ByRyan Gavalier, writer at Creators.co
Bruce Lee in his shining performance
Bruce Lee in his shining performance

In the past few months, I have started to become a fan of Kung-Fu films. Of all the ones I have seen so far, this 1973 classic is definitely my favorite. "Enter the Dragon" didn't have to be a good movie. The world had already fallen in love with Bruce Lee, and just the mere image of him fighting was enough to make a crowd-pleaser. Regardless of this, directors Robert Clouse and Bruce Lee, writer Michael Allin, and producers Fred Weintraub and Paul Heller went above and beyond, and they made of one the finest masterpieces of the 1970's. With a great plot, Grade-A fighting, a cast full of talent, and cinematography to die for, this final hurrah for Lee was a triumph.

The story begins with Lee fighting in a tournament. As expected, he is the most talented fighter in the area, and he wins with no problem. He is then summoned to go to a tournament on an island owned by a man named Han. Rather than just fight, he is needed to investigate, because Han is under suspicion of running drug rings and prostitution. When he gets there, he becomes acquainted with two other fighters named Roper and Williams, and this seemingly innocent tournament becomes a fight for their lives.

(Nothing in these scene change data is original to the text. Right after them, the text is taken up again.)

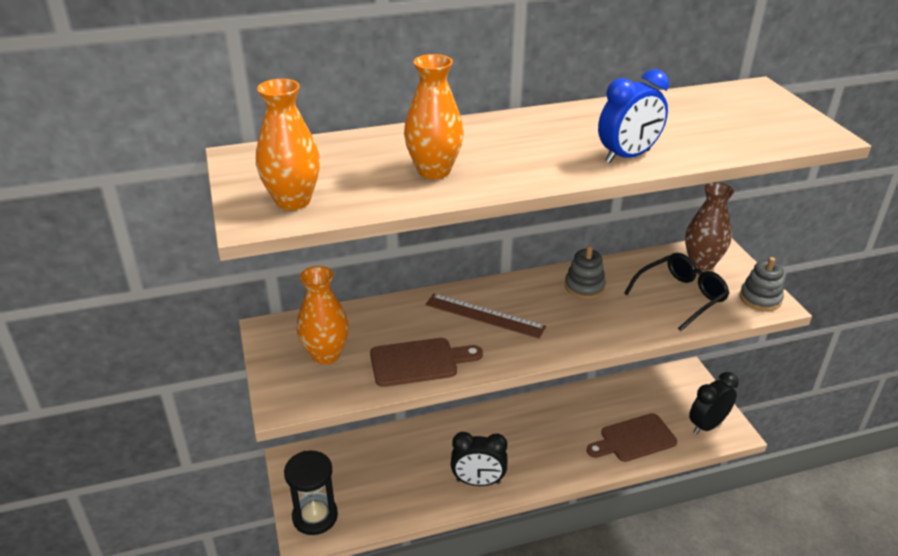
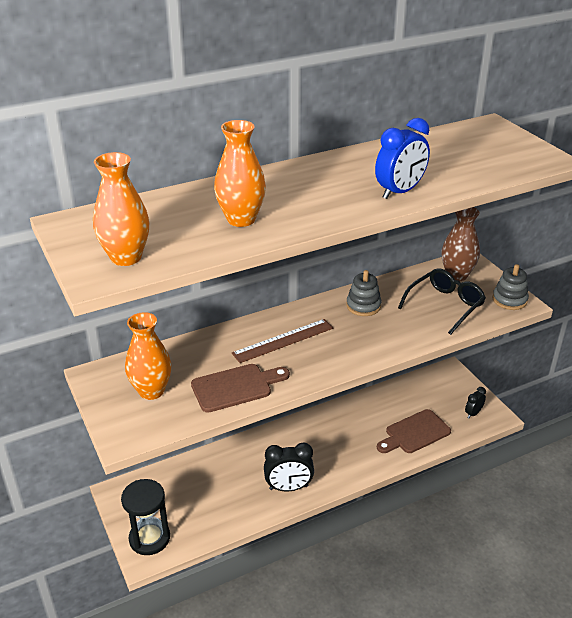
camera: 10 degrees left, 0 degrees up
(484, 316) = (283, 341): brown ruler -> brown ruler turned 45 degrees counterclockwise
(707, 425) = (473, 413): black clock -> black clock, size x0.57

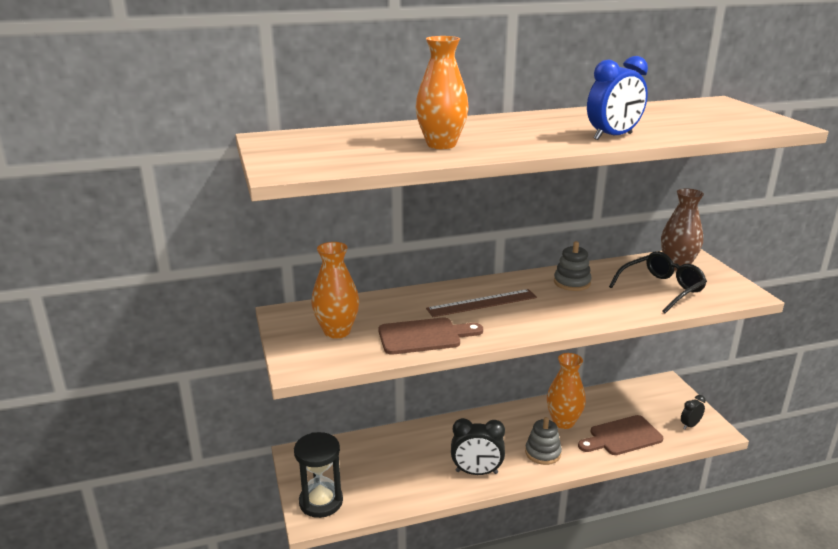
camera: 10 degrees right, 10 degrees down
(126, 257) = (316, 161): orange vase -> orange vase (563, 422)
(509, 300) = (734, 290): grey stacking toy -> grey stacking toy (543, 453)

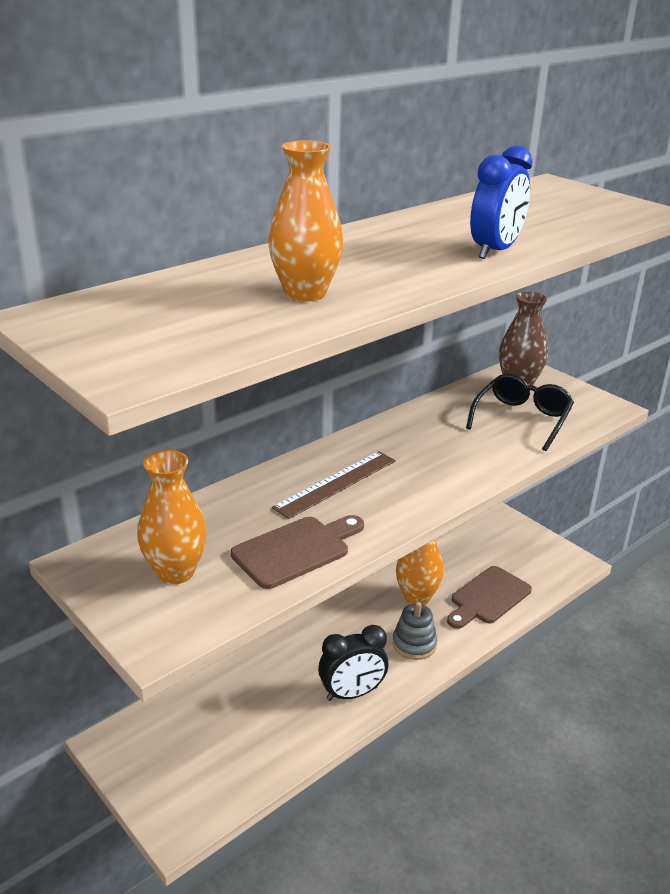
camera: 25 degrees left, 5 degrees up
(321, 502) = (177, 800): black hourglass -> none
(572, 282) = (421, 431): grey stacking toy -> none
(690, 425) = (548, 563): black clock -> none

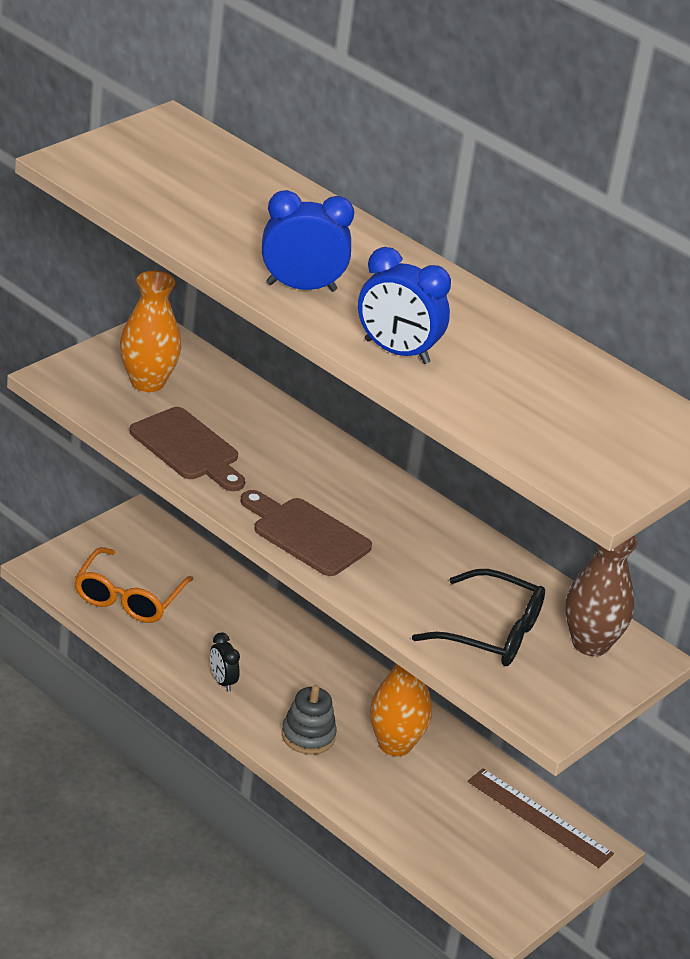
camera: 80 degrees right, 5 degrees up
(233, 757) = (128, 598): none -> orange glasses
(305, 293) = (246, 236): orange vase -> none
(336, 484) = (308, 476): brown ruler -> brown ruler (539, 818)
(352, 693) = (222, 681): black clock -> black clock, size x0.57
(400, 277) = (301, 287): none -> blue clock
(488, 597) = (408, 811): brown cutting board -> brown cutting board (306, 534)

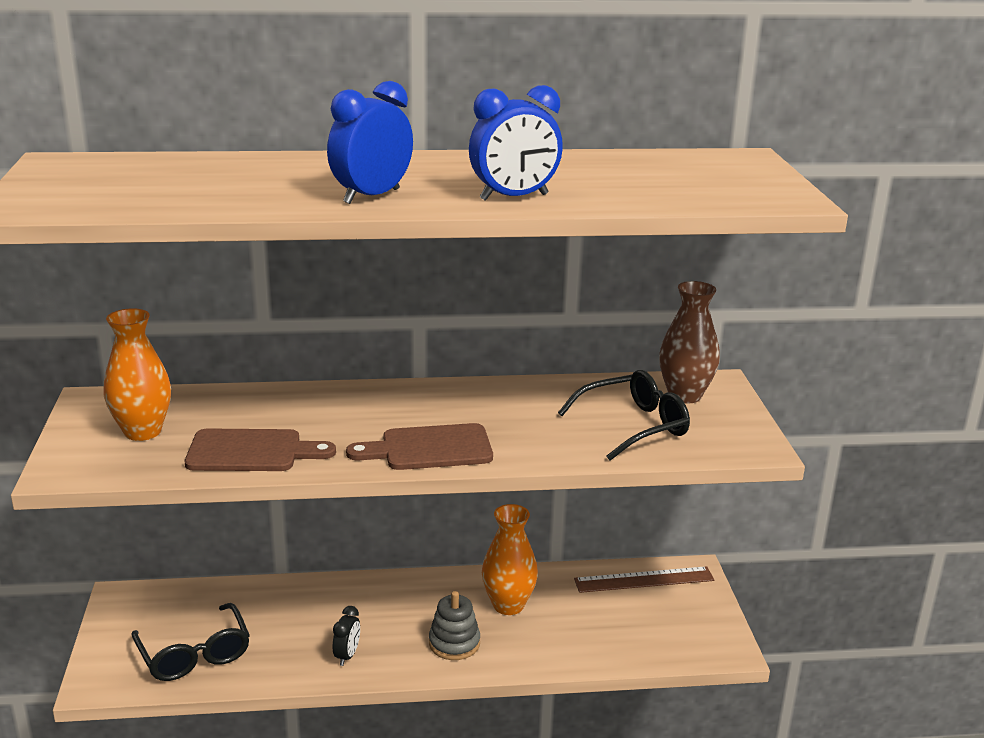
camera: 45 degrees left, 10 degrees down
(128, 598) = (194, 654): orange glasses -> black glasses
(222, 681) = (347, 655): black clock -> black clock turned 90 degrees counterclockwise

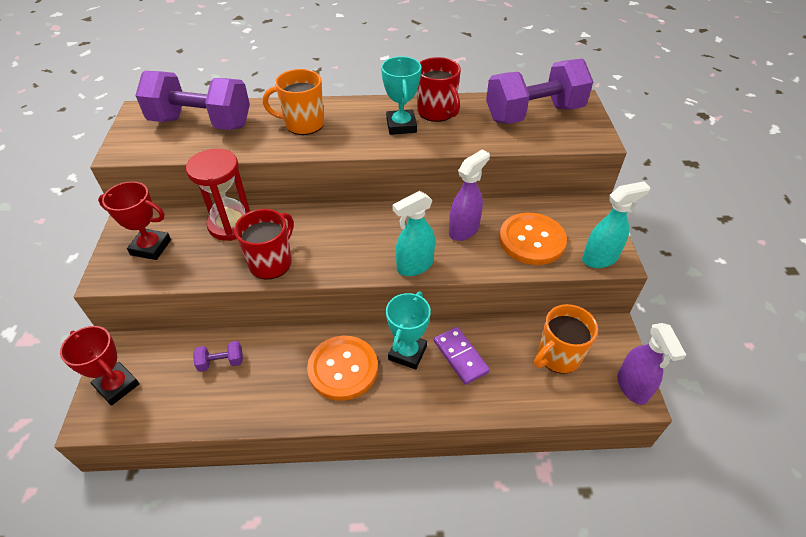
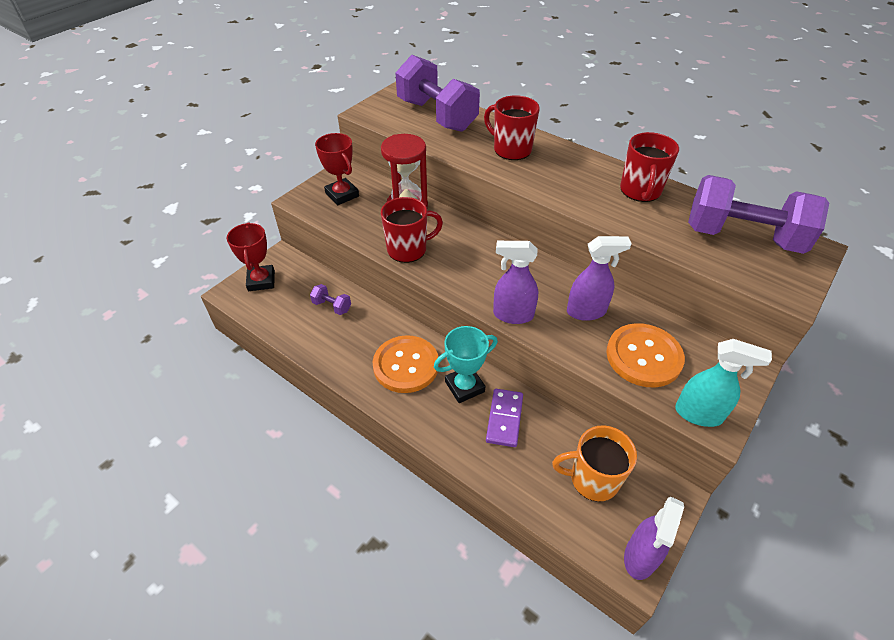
camera: 40 degrees right, 0 degrees up
(303, 124) = (511, 149): orange mug -> red mug
(401, 126) = (593, 188): turquoise trophy -> none
(414, 266) = (512, 315): turquoise spray bottle -> purple spray bottle

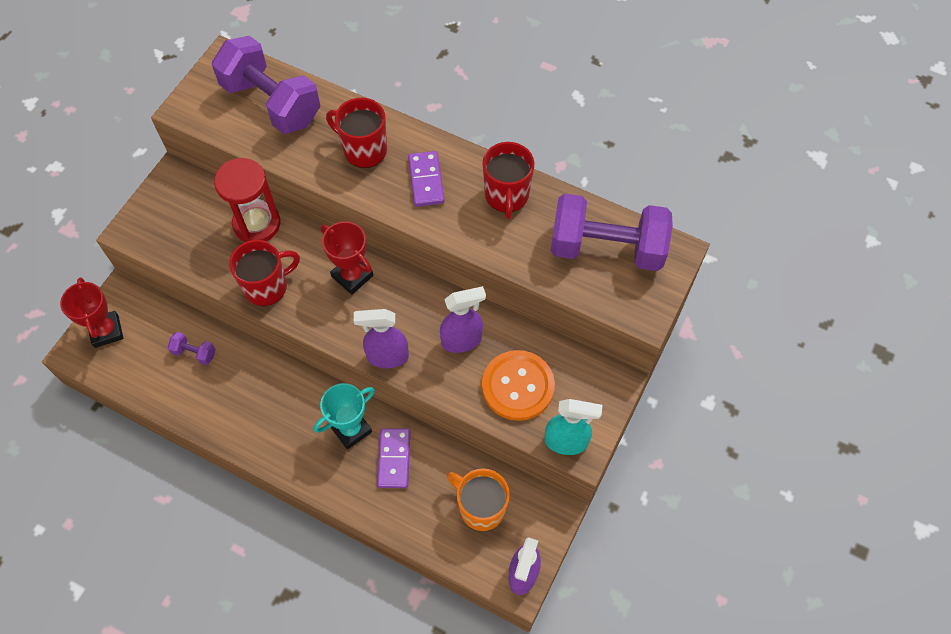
camera: 10 degrees left, 15 degrees up
(342, 195) = (177, 216): red trophy -> red trophy (352, 276)
(406, 365) = (287, 414): orange button -> none
(565, 173) = (426, 180): none -> purple domino
(592, 479) = (481, 508): orange mug -> orange mug turned 45 degrees clockwise

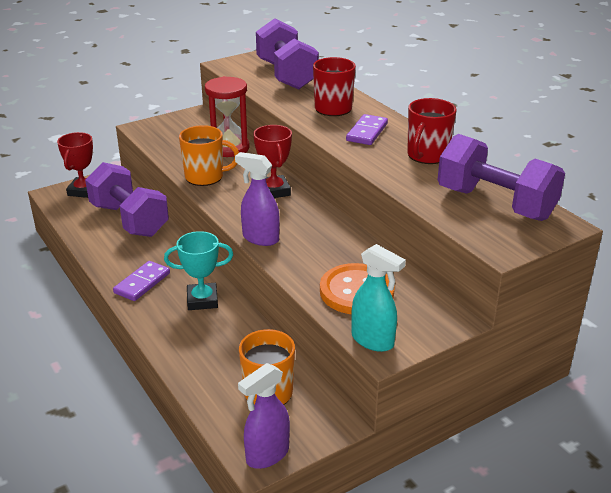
camera: 30 degrees right, 30 degrees down
(194, 353) = (129, 220): purple dumbbell -> purple dumbbell, size x2.45
(267, 287) = (205, 177): red mug -> orange mug
(394, 459) = (220, 330): purple domino -> purple domino (142, 283)
(462, 340) = (331, 250): purple spray bottle -> none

A perfect image to depict the fighting in this film.
A perfect image to depict the fighting in this film.

The first thing that really blew me away about this film was the fighting. The choreography was so authentic, and it was brutal beyond belief. These spars were not just your normal match, and they could sometimes become fights to the death. There is broken necks, jump-kicks to the face, and just about everything you could think of. It also really helped that both Bruce Lee and Jim Kelly were very experienced in the field to begin with. John Saxon was the newcomer, but he was also very impressive with his moves.

Jim Kelly in his debut role of Williams
Jim Kelly in his debut role of Williams

The acting in the movie was above and beyond, with very convincing performances by the four leads. Bruce Lee(being talented at everything he did) was so passionate in his role, and it was easy to forget that this wasn't his real life. He really took the "James Bond" persona in this character, because there was such a suave way about him, and all he needed to do was give that iconic smirk to show that he was a star. John Saxon was also very good in his role of Roper. A veteran actor, he had the basics down pat, and he made me laugh with his sarcastic sense of humor. He also had a great way of portraying a certain pain in his character, which was a good indicator of Roper's reckless ways. Jim Kelly took his first acting role in this film, and he did a great job. He brought so much attitude and swag to his character, and he also made me laugh a lot. Finally, Shih Kien was perfectly evil as the main antagonist Han. Even though the viewer doesn't hear his voice(Keye Luke dubbed his dialogue in the English version), Kien used great body language to get across his emotions. Just by looking in his eyes, there is a huge amount of darkness that just pours out, and it was just amazing.

The cinematography of this film was top notch, as it used techniques like slow-motion and close-ups in the greatest way possible. Some of the best examples of this were the midair jumps, because the slow-motion just added to the suspense greatly. The filming also gave such a gorgeous look to the film as a whole, and it was a big factor in its greatness.

A classic shot of the iconic ending.
A classic shot of the iconic ending.

The ending of the film was also amazing, as it featured one of the most climatic fights scenes ever. Every moment of it had me on the edge of my seat, as I didn't know what the result would be. In my opinion, this is the best way to end a movie, because the surprise makes it so much more memorable.

Enter the Dragon was the last film of Lee's career, and it was the perfect tribute.
Enter the Dragon was the last film of Lee's career, and it was the perfect tribute.

"Enter the Dragon" is truly a treasure of contemporary cinema. It is truly the best possible commemoration of Lee(who passed away soon after). Whether you are a martial arts fan or not, this is a movie to have on your list, because it is a pure piece of art.